═══ Document text ═══
For Fyodor Dostoevsky, ways of seeing reflect ways of thinking about the world. This dissertation complements Mikhail Bakhtin’s analyses of Dostoevsky’s poetics by taking a visual-aesthetic approach and exploring “visual polyphony,” a concept that Bakhtin used but did not develop at length. When Dostoevsky returned from nearly ten years in exile (1849-1858), his interest in aesthetics was acute. He had intended to write a treatise on art and Christianity, but that project never materialized. Dostoevsky did, however, explore visual matters in essays of the 1860s. And vision figures prominently in his post-Siberian fiction.
Each of the three chapters in this dissertation focuses on vision in Dostoevsky’s writing. The first chapter analyzes two important aesthetic statements of Dostoevsky’s journal Vremia. The first is “Petersburg Visions: In Prose and Verse” wherein Dostoevsky’s narrator declares that he is a “dreamer,” a claim that also reveals the role of imagination in Dostoevsky’s special brand of realism. In “Exhibition at the Academy of the Arts: 1860-1861,” Dostoevsky takes issue with the realism of the Academy’s prized painting, Valery Yakobi’s Prisoners’ Halt, for being too photographic in its servility to visual objectivity and outward appearance. These writings display Dostoevsky’s fascination with vision not as a passive observation, but as an active, subjective and complex process in which empirical data blends with existing narratives that dictate what the seer sees.
═══ Records provided ═══
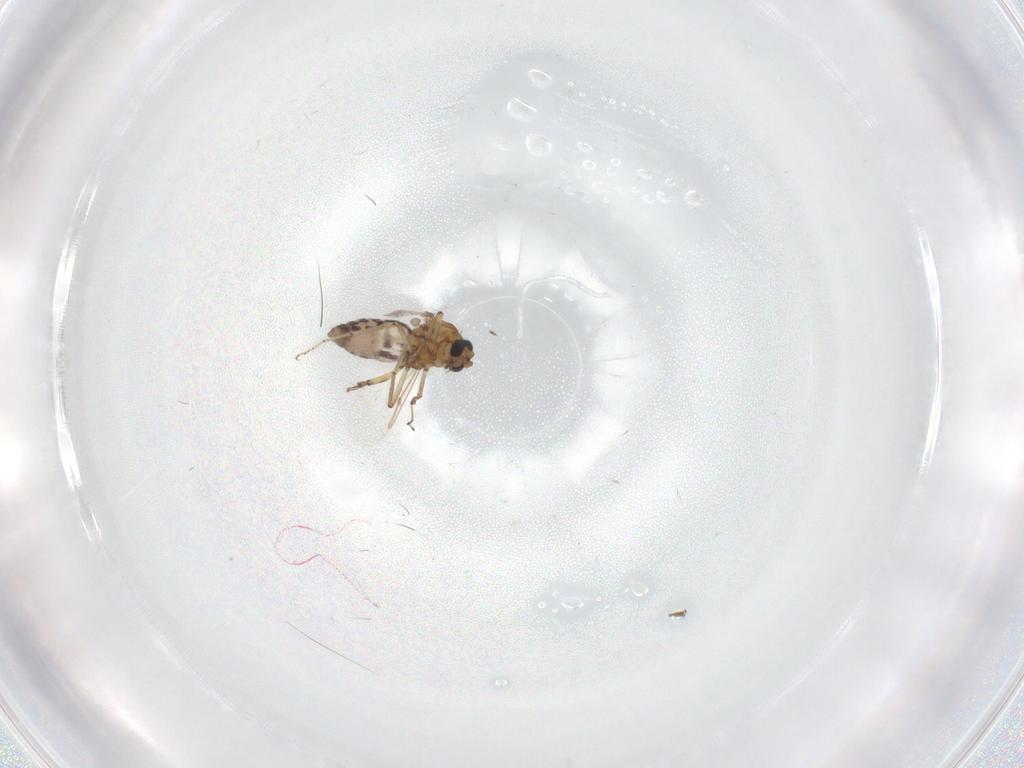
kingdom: Animalia
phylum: Arthropoda
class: Insecta
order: Diptera
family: Ceratopogonidae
═══
* **Required tasks**
1. According to the Dostoevsky text, why does Dostoevsky take issue with Valery Yakobi's Prisoners' Halt? Answer in one to three sentences.
2. Answer these from the Dostoevsky text:
(a) What years did Dostoevsky's exile span?
(b) What is the name of Dostoevsky's journal?
(c) What does the narrator of "Petersburg Visions: In Prose and Verse" declare himself to be?
3. List every person named in the Dostoevsky text.

* **Results in order**
1. Dostoevsky objects to the painting's realism as too photographic. It is servile to visual objectivity and outward appearance.

2.
(a) 1849-1858
(b) Vremia
(c) A "dreamer"

3.
Fyodor Dostoevsky
Mikhail Bakhtin
Valery Yakobi